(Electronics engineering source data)
____________
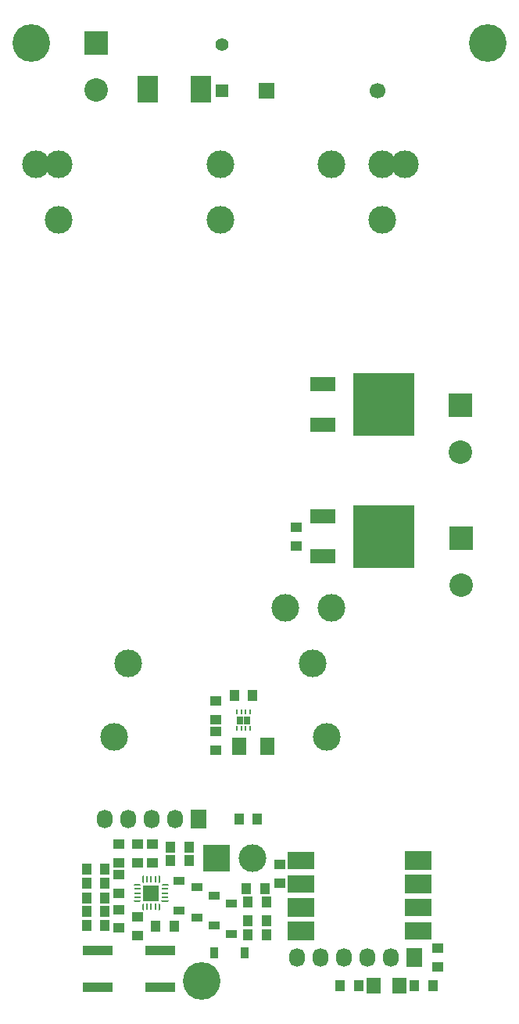
<source format=gts>
G04 #@! TF.FileFunction,Soldermask,Top*
%FSLAX46Y46*%
G04 Gerber Fmt 4.6, Leading zero omitted, Abs format (unit mm)*
G04 Created by KiCad (PCBNEW 4.0.2+dfsg1-stable) date dim. 11 sept. 2016 16:29:45 CEST*
%MOMM*%
G01*
G04 APERTURE LIST*
%ADD10C,0.150000*%
%ADD11R,0.280000X0.500000*%
%ADD12R,0.800000X0.900000*%
%ADD13C,3.000000*%
%ADD14R,1.700000X1.700000*%
%ADD15C,1.700000*%
%ADD16R,3.000000X3.000000*%
%ADD17R,1.250000X1.000000*%
%ADD18R,3.000000X1.900000*%
%ADD19R,3.000000X2.000000*%
%ADD20R,1.727200X2.032000*%
%ADD21O,1.727200X2.032000*%
%ADD22R,0.910000X1.220000*%
%ADD23R,1.000000X1.250000*%
%ADD24R,1.220000X0.910000*%
%ADD25R,1.597660X1.800860*%
%ADD26R,0.800000X0.200000*%
%ADD27R,0.200000X0.800000*%
%ADD28R,2.200000X3.000000*%
%ADD29R,1.501140X1.899920*%
%ADD30R,2.780000X1.550000*%
%ADD31R,6.730000X6.740000*%
%ADD32R,3.200000X1.000000*%
%ADD33R,2.540000X2.540000*%
%ADD34C,2.540000*%
%ADD35R,1.400000X1.400000*%
%ADD36C,1.400000*%
%ADD37C,4.064000*%
G04 APERTURE END LIST*
D10*
D11*
X106250000Y-33400000D03*
X105750000Y-33400000D03*
X105250000Y-33400000D03*
X104750000Y-33400000D03*
X104750000Y-35200000D03*
X105250000Y-35200000D03*
X105750000Y-35200000D03*
X106250000Y-35200000D03*
D12*
X105100000Y-34300000D03*
X105900000Y-34300000D03*
D13*
X91500000Y-36100000D03*
X114500000Y-36100000D03*
X123000000Y25900000D03*
X83000000Y25900000D03*
X120500000Y19900000D03*
X103000000Y19900000D03*
X85500000Y19900000D03*
X115000000Y-22100000D03*
X110000000Y-22100000D03*
X115000000Y25900000D03*
X85500000Y25900000D03*
X103000000Y25900000D03*
X120500000Y25900000D03*
X93000000Y-28100000D03*
X113000000Y-28100000D03*
D14*
X108000000Y33800000D03*
D15*
X120000000Y33800000D03*
D16*
X102600000Y-49200000D03*
D13*
X106485000Y-49200000D03*
D17*
X126500000Y-59000000D03*
X126500000Y-61000000D03*
D18*
X111750000Y-49490000D03*
X111750000Y-52030000D03*
D19*
X111750000Y-54570000D03*
X111750000Y-57110000D03*
D18*
X124450000Y-57110000D03*
X124450000Y-54570000D03*
D19*
X124450000Y-52030000D03*
X124450000Y-49490000D03*
D20*
X124000000Y-60000000D03*
D21*
X121460000Y-60000000D03*
X118920000Y-60000000D03*
X116380000Y-60000000D03*
X113840000Y-60000000D03*
X111300000Y-60000000D03*
D22*
X105635000Y-59500000D03*
X102365000Y-59500000D03*
D17*
X94000000Y-47700000D03*
X94000000Y-49700000D03*
D23*
X126000000Y-63000000D03*
X124000000Y-63000000D03*
D17*
X92000000Y-56800000D03*
X92000000Y-54800000D03*
X92000000Y-51000000D03*
X92000000Y-53000000D03*
D23*
X99600000Y-49500000D03*
X97600000Y-49500000D03*
X98000000Y-56575000D03*
X96000000Y-56575000D03*
D24*
X102300000Y-53265000D03*
X102300000Y-56535000D03*
X100500000Y-52365000D03*
X100500000Y-55635000D03*
X104200000Y-54165000D03*
X104200000Y-57435000D03*
X98500000Y-54935000D03*
X98500000Y-51665000D03*
D23*
X88500000Y-55000000D03*
X90500000Y-55000000D03*
X88500000Y-53500000D03*
X90500000Y-53500000D03*
X88500000Y-56500000D03*
X90500000Y-56500000D03*
D17*
X92000000Y-47700000D03*
X92000000Y-49700000D03*
X95600000Y-47700000D03*
X95600000Y-49700000D03*
D23*
X97600000Y-48000000D03*
X99600000Y-48000000D03*
X88500000Y-51900000D03*
X90500000Y-51900000D03*
X88500000Y-50400000D03*
X90500000Y-50400000D03*
D25*
X122419860Y-63000000D03*
X119580140Y-63000000D03*
D23*
X118000000Y-63000000D03*
X116000000Y-63000000D03*
D10*
G36*
X93600000Y-52200000D02*
X93700000Y-52000000D01*
X94300000Y-52000000D01*
X94400000Y-52200000D01*
X93600000Y-52200000D01*
X93600000Y-52200000D01*
G37*
D26*
X94000000Y-52550000D03*
X94000000Y-53000000D03*
X94000000Y-53450000D03*
D10*
G36*
X94400000Y-53800000D02*
X94300000Y-54000000D01*
X93700000Y-54000000D01*
X93600000Y-53800000D01*
X94400000Y-53800000D01*
X94400000Y-53800000D01*
G37*
G36*
X94700000Y-54900000D02*
X94500000Y-54800000D01*
X94500000Y-54200000D01*
X94700000Y-54100000D01*
X94700000Y-54900000D01*
X94700000Y-54900000D01*
G37*
D27*
X95050000Y-54500000D03*
X95500000Y-54500000D03*
X95950000Y-54500000D03*
D10*
G36*
X96300000Y-54100000D02*
X96500000Y-54200000D01*
X96500000Y-54800000D01*
X96300000Y-54900000D01*
X96300000Y-54100000D01*
X96300000Y-54100000D01*
G37*
G36*
X97400000Y-53800000D02*
X97300000Y-54000000D01*
X96700000Y-54000000D01*
X96600000Y-53800000D01*
X97400000Y-53800000D01*
X97400000Y-53800000D01*
G37*
D26*
X97000000Y-53450000D03*
X97000000Y-53000000D03*
X97000000Y-52550000D03*
D10*
G36*
X96600000Y-52200000D02*
X96700000Y-52000000D01*
X97300000Y-52000000D01*
X97400000Y-52200000D01*
X96600000Y-52200000D01*
X96600000Y-52200000D01*
G37*
G36*
X96300000Y-51100000D02*
X96500000Y-51200000D01*
X96500000Y-51800000D01*
X96300000Y-51900000D01*
X96300000Y-51100000D01*
X96300000Y-51100000D01*
G37*
D27*
X95950000Y-51500000D03*
X95500000Y-51500000D03*
X95050000Y-51500000D03*
D10*
G36*
X94700000Y-51900000D02*
X94500000Y-51800000D01*
X94500000Y-51200000D01*
X94700000Y-51100000D01*
X94700000Y-51900000D01*
X94700000Y-51900000D01*
G37*
D14*
X95500000Y-53000000D03*
D20*
X100600000Y-45000000D03*
D21*
X98060000Y-45000000D03*
X95520000Y-45000000D03*
X92980000Y-45000000D03*
X90440000Y-45000000D03*
D23*
X106500000Y-31600000D03*
X104500000Y-31600000D03*
D28*
X95100000Y34000000D03*
X100900000Y34000000D03*
D29*
X105076000Y-37100000D03*
X108124000Y-37100000D03*
D30*
X114100000Y-2280000D03*
D31*
X120735000Y-100000D03*
D30*
X114100000Y2080000D03*
D17*
X102500000Y-37500000D03*
X102500000Y-35500000D03*
X102500000Y-34200000D03*
X102500000Y-32200000D03*
D23*
X107800000Y-52500000D03*
X105800000Y-52500000D03*
X108000000Y-54000000D03*
X106000000Y-54000000D03*
X107000000Y-45000000D03*
X105000000Y-45000000D03*
X108000000Y-56000000D03*
X106000000Y-56000000D03*
X108000000Y-57500000D03*
X106000000Y-57500000D03*
D32*
X89700000Y-63200000D03*
X96500000Y-63200000D03*
X96500000Y-59200000D03*
X89700000Y-59200000D03*
D17*
X111200000Y-13400000D03*
X111200000Y-15400000D03*
D30*
X114100000Y-16580000D03*
D31*
X120735000Y-14400000D03*
D30*
X114100000Y-12220000D03*
D33*
X89500000Y39040000D03*
D34*
X89500000Y33960000D03*
D33*
X129000000Y-160000D03*
D34*
X129000000Y-5240000D03*
D33*
X129100000Y-14560000D03*
D34*
X129100000Y-19640000D03*
D35*
X103200000Y33800000D03*
D36*
X103200000Y38800000D03*
D17*
X94000000Y-57600000D03*
X94000000Y-55600000D03*
X109400000Y-49900000D03*
X109400000Y-51900000D03*
D37*
X101000000Y-62500000D03*
X132000000Y39000000D03*
X82500000Y39000000D03*
M02*

</source>
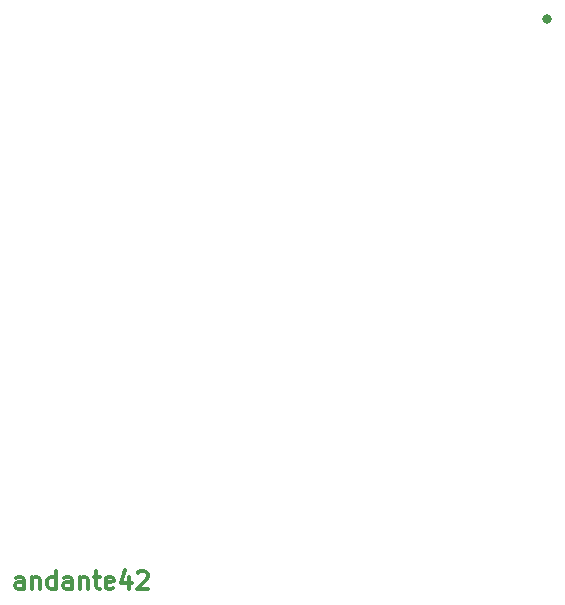
<source format=gtl>
G04 #@! TF.GenerationSoftware,KiCad,Pcbnew,(5.1.4)-1*
G04 #@! TF.CreationDate,2021-01-05T09:44:17-08:00*
G04 #@! TF.ProjectId,andante-classic,616e6461-6e74-4652-9d63-6c6173736963,rev?*
G04 #@! TF.SameCoordinates,Original*
G04 #@! TF.FileFunction,Copper,L1,Top*
G04 #@! TF.FilePolarity,Positive*
%FSLAX46Y46*%
G04 Gerber Fmt 4.6, Leading zero omitted, Abs format (unit mm)*
G04 Created by KiCad (PCBNEW (5.1.4)-1) date 2021-01-05 09:44:17*
%MOMM*%
%LPD*%
G04 APERTURE LIST*
%ADD10C,0.300000*%
%ADD11C,0.800000*%
G04 APERTURE END LIST*
D10*
X85727142Y-180798571D02*
X85727142Y-180012857D01*
X85655714Y-179870000D01*
X85512857Y-179798571D01*
X85227142Y-179798571D01*
X85084285Y-179870000D01*
X85727142Y-180727142D02*
X85584285Y-180798571D01*
X85227142Y-180798571D01*
X85084285Y-180727142D01*
X85012857Y-180584285D01*
X85012857Y-180441428D01*
X85084285Y-180298571D01*
X85227142Y-180227142D01*
X85584285Y-180227142D01*
X85727142Y-180155714D01*
X86441428Y-179798571D02*
X86441428Y-180798571D01*
X86441428Y-179941428D02*
X86512857Y-179870000D01*
X86655714Y-179798571D01*
X86870000Y-179798571D01*
X87012857Y-179870000D01*
X87084285Y-180012857D01*
X87084285Y-180798571D01*
X88441428Y-180798571D02*
X88441428Y-179298571D01*
X88441428Y-180727142D02*
X88298571Y-180798571D01*
X88012857Y-180798571D01*
X87870000Y-180727142D01*
X87798571Y-180655714D01*
X87727142Y-180512857D01*
X87727142Y-180084285D01*
X87798571Y-179941428D01*
X87870000Y-179870000D01*
X88012857Y-179798571D01*
X88298571Y-179798571D01*
X88441428Y-179870000D01*
X89798571Y-180798571D02*
X89798571Y-180012857D01*
X89727142Y-179870000D01*
X89584285Y-179798571D01*
X89298571Y-179798571D01*
X89155714Y-179870000D01*
X89798571Y-180727142D02*
X89655714Y-180798571D01*
X89298571Y-180798571D01*
X89155714Y-180727142D01*
X89084285Y-180584285D01*
X89084285Y-180441428D01*
X89155714Y-180298571D01*
X89298571Y-180227142D01*
X89655714Y-180227142D01*
X89798571Y-180155714D01*
X90512857Y-179798571D02*
X90512857Y-180798571D01*
X90512857Y-179941428D02*
X90584285Y-179870000D01*
X90727142Y-179798571D01*
X90941428Y-179798571D01*
X91084285Y-179870000D01*
X91155714Y-180012857D01*
X91155714Y-180798571D01*
X91655714Y-179798571D02*
X92227142Y-179798571D01*
X91870000Y-179298571D02*
X91870000Y-180584285D01*
X91941428Y-180727142D01*
X92084285Y-180798571D01*
X92227142Y-180798571D01*
X93298571Y-180727142D02*
X93155714Y-180798571D01*
X92870000Y-180798571D01*
X92727142Y-180727142D01*
X92655714Y-180584285D01*
X92655714Y-180012857D01*
X92727142Y-179870000D01*
X92870000Y-179798571D01*
X93155714Y-179798571D01*
X93298571Y-179870000D01*
X93370000Y-180012857D01*
X93370000Y-180155714D01*
X92655714Y-180298571D01*
X94655714Y-179798571D02*
X94655714Y-180798571D01*
X94298571Y-179227142D02*
X93941428Y-180298571D01*
X94870000Y-180298571D01*
X95370000Y-179441428D02*
X95441428Y-179370000D01*
X95584285Y-179298571D01*
X95941428Y-179298571D01*
X96084285Y-179370000D01*
X96155714Y-179441428D01*
X96227142Y-179584285D01*
X96227142Y-179727142D01*
X96155714Y-179941428D01*
X95298571Y-180798571D01*
X96227142Y-180798571D01*
D11*
X130048000Y-132588000D03*
M02*

</source>
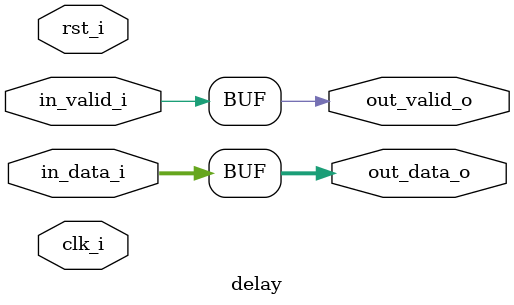
<source format=sv>
module delay #(
  parameter DATA_WIDTH   = 32,
  parameter ENABLE       = 0
) (
  input                           clk_i,
  input                           rst_i,

  input  logic [DATA_WIDTH-1:0]   in_data_i,
  input  logic                    in_valid_i,

  output logic [DATA_WIDTH-1:0]   out_data_o,
  output logic                    out_valid_o

);

generate
  if(ENABLE == 0) begin : g_not_enable
    assign out_data_o  = in_data_i;
    assign out_valid_o = in_valid_i;
  end else begin : g_enable
    always_ff @(posedge clk_i or posedge rst_i)
      if( rst_i ) begin
        out_data_o  <= 'x;
        out_valid_o <= 1'b0;
      end else begin
        out_data_o  <= in_data_i;
        out_valid_o <= in_valid_i;
      end
  end
endgenerate

endmodule

</source>
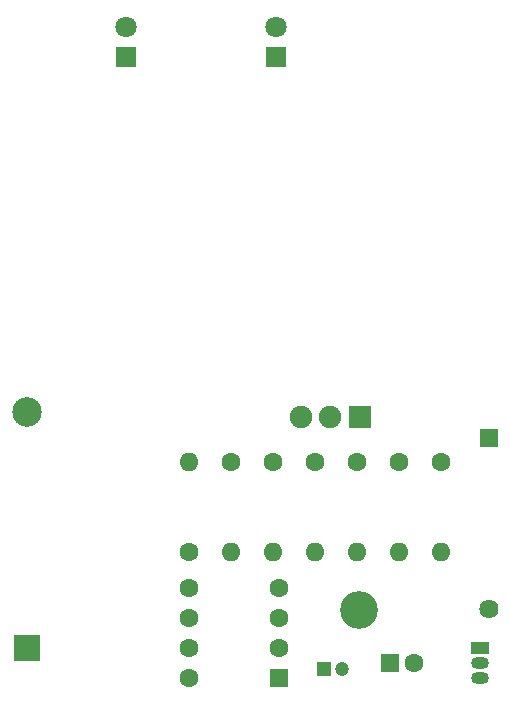
<source format=gbr>
%TF.GenerationSoftware,KiCad,Pcbnew,(5.1.8)-1*%
%TF.CreationDate,2020-11-13T01:10:14+01:00*%
%TF.ProjectId,Emoji_Badge_StuCo,456d6f6a-695f-4426-9164-67655f537475,v01*%
%TF.SameCoordinates,Original*%
%TF.FileFunction,Soldermask,Top*%
%TF.FilePolarity,Negative*%
%FSLAX46Y46*%
G04 Gerber Fmt 4.6, Leading zero omitted, Abs format (unit mm)*
G04 Created by KiCad (PCBNEW (5.1.8)-1) date 2020-11-13 01:10:14*
%MOMM*%
%LPD*%
G01*
G04 APERTURE LIST*
%ADD10C,3.200000*%
%ADD11C,1.800000*%
%ADD12R,1.800000X1.800000*%
%ADD13C,2.500000*%
%ADD14R,2.170000X2.170000*%
%ADD15C,1.200000*%
%ADD16R,1.200000X1.200000*%
%ADD17R,1.600000X1.600000*%
%ADD18C,1.600000*%
%ADD19R,1.625600X1.625600*%
%ADD20C,1.625600*%
%ADD21O,1.500000X1.050000*%
%ADD22R,1.500000X1.050000*%
%ADD23O,1.600000X1.600000*%
%ADD24R,1.900000X1.900000*%
%ADD25C,1.900000*%
G04 APERTURE END LIST*
D10*
%TO.C,REF\u002A\u002A*%
X167322500Y-119189500D03*
%TD*%
D11*
%TO.C,D2*%
X147574000Y-69850000D03*
D12*
X147574000Y-72390000D03*
%TD*%
D11*
%TO.C,D1*%
X160274000Y-69850000D03*
D12*
X160274000Y-72390000D03*
%TD*%
D13*
%TO.C,BAT1*%
X139192000Y-102428000D03*
D14*
X139192000Y-122428000D03*
%TD*%
D15*
%TO.C,C1*%
X165838000Y-124206000D03*
D16*
X164338000Y-124206000D03*
%TD*%
D17*
%TO.C,C2*%
X169951400Y-123723400D03*
D18*
X171951400Y-123723400D03*
%TD*%
D19*
%TO.C,CR1*%
X178308000Y-104648000D03*
D20*
X178308000Y-119176800D03*
%TD*%
D21*
%TO.C,Q1*%
X177546000Y-123698000D03*
X177546000Y-124968000D03*
D22*
X177546000Y-122428000D03*
%TD*%
D18*
%TO.C,R1*%
X156464000Y-106680000D03*
D23*
X156464000Y-114300000D03*
%TD*%
%TO.C,R2*%
X160020000Y-114300000D03*
D18*
X160020000Y-106680000D03*
%TD*%
%TO.C,R3*%
X163576000Y-106680000D03*
D23*
X163576000Y-114300000D03*
%TD*%
D18*
%TO.C,R4*%
X167132000Y-106680000D03*
D23*
X167132000Y-114300000D03*
%TD*%
%TO.C,R5*%
X170688000Y-114300000D03*
D18*
X170688000Y-106680000D03*
%TD*%
%TO.C,R6*%
X174244000Y-106680000D03*
D23*
X174244000Y-114300000D03*
%TD*%
%TO.C,R7*%
X152908000Y-106680000D03*
D18*
X152908000Y-114300000D03*
%TD*%
D24*
%TO.C,S1*%
X167386000Y-102870000D03*
D25*
X164886000Y-102870000D03*
X162386000Y-102870000D03*
%TD*%
D17*
%TO.C,U1*%
X160528000Y-124968000D03*
D18*
X160528000Y-122428000D03*
X160528000Y-119888000D03*
X160528000Y-117348000D03*
X152908000Y-117348000D03*
X152908000Y-119888000D03*
X152908000Y-122428000D03*
X152908000Y-124968000D03*
%TD*%
M02*

</source>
____________
PROBLEM DETAILS: What's needed is a word-for-word copy of the lines from the one holding "X139192000Y-102428000D03*" through the final line of the data.

SOLUTION FOR THIS TASK:
X139192000Y-102428000D03*
D14*
X139192000Y-122428000D03*
%TD*%
D15*
%TO.C,C1*%
X165838000Y-124206000D03*
D16*
X164338000Y-124206000D03*
%TD*%
D17*
%TO.C,C2*%
X169951400Y-123723400D03*
D18*
X171951400Y-123723400D03*
%TD*%
D19*
%TO.C,CR1*%
X178308000Y-104648000D03*
D20*
X178308000Y-119176800D03*
%TD*%
D21*
%TO.C,Q1*%
X177546000Y-123698000D03*
X177546000Y-124968000D03*
D22*
X177546000Y-122428000D03*
%TD*%
D18*
%TO.C,R1*%
X156464000Y-106680000D03*
D23*
X156464000Y-114300000D03*
%TD*%
%TO.C,R2*%
X160020000Y-114300000D03*
D18*
X160020000Y-106680000D03*
%TD*%
%TO.C,R3*%
X163576000Y-106680000D03*
D23*
X163576000Y-114300000D03*
%TD*%
D18*
%TO.C,R4*%
X167132000Y-106680000D03*
D23*
X167132000Y-114300000D03*
%TD*%
%TO.C,R5*%
X170688000Y-114300000D03*
D18*
X170688000Y-106680000D03*
%TD*%
%TO.C,R6*%
X174244000Y-106680000D03*
D23*
X174244000Y-114300000D03*
%TD*%
%TO.C,R7*%
X152908000Y-106680000D03*
D18*
X152908000Y-114300000D03*
%TD*%
D24*
%TO.C,S1*%
X167386000Y-102870000D03*
D25*
X164886000Y-102870000D03*
X162386000Y-102870000D03*
%TD*%
D17*
%TO.C,U1*%
X160528000Y-124968000D03*
D18*
X160528000Y-122428000D03*
X160528000Y-119888000D03*
X160528000Y-117348000D03*
X152908000Y-117348000D03*
X152908000Y-119888000D03*
X152908000Y-122428000D03*
X152908000Y-124968000D03*
%TD*%
M02*

</source>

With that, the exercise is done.